Start of Block
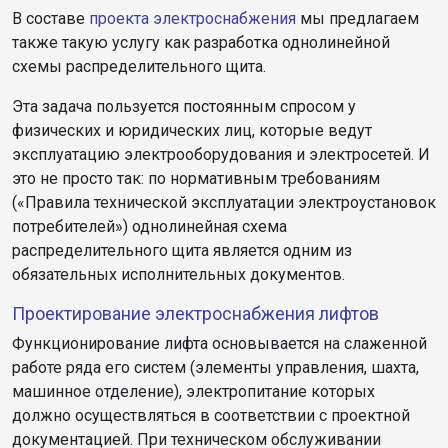
В составе
проекта электроснабжения
мы предлагаем
также такую услугу как разработка однолинейной
схемы распределительного щита.
Эта задача пользуется постоянным спросом у
физических и юридических лиц, которые ведут
эксплуатацию электрооборудования и электросетей. И
это не просто так: по нормативным требованиям
(«Правила технической эксплуатации электроустановок
потребителей») однолинейная схема
распределительного щита является одним из
обязательных исполнительных документов.
Проектирование электроснабжения лифтов
Функционирование лифта основывается на слаженной
работе ряда его систем (элементы управления, шахта,
машинное отделение), электропитание которых
должно осуществляться в соответствии с проектной
документацией. При техническом обслуживании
End of Block
→ **Work instructions**
Quote every one of the lines above word for word, omitting the pictures from your answer.

→ **Task result**
В составе
проекта электроснабжения
мы предлагаем
также такую услугу как разработка однолинейной
схемы распределительного щита.
Эта задача пользуется постоянным спросом у
физических и юридических лиц, которые ведут
эксплуатацию электрооборудования и электросетей. И
это не просто так: по нормативным требованиям
(«Правила технической эксплуатации электроустановок
потребителей») однолинейная схема
распределительного щита является одним из
обязательных исполнительных документов.
Проектирование электроснабжения лифтов
Функционирование лифта основывается на слаженной
работе ряда его систем (элементы управления, шахта,
машинное отделение), электропитание которых
должно осуществляться в соответствии с проектной
документацией. При техническом обслуживании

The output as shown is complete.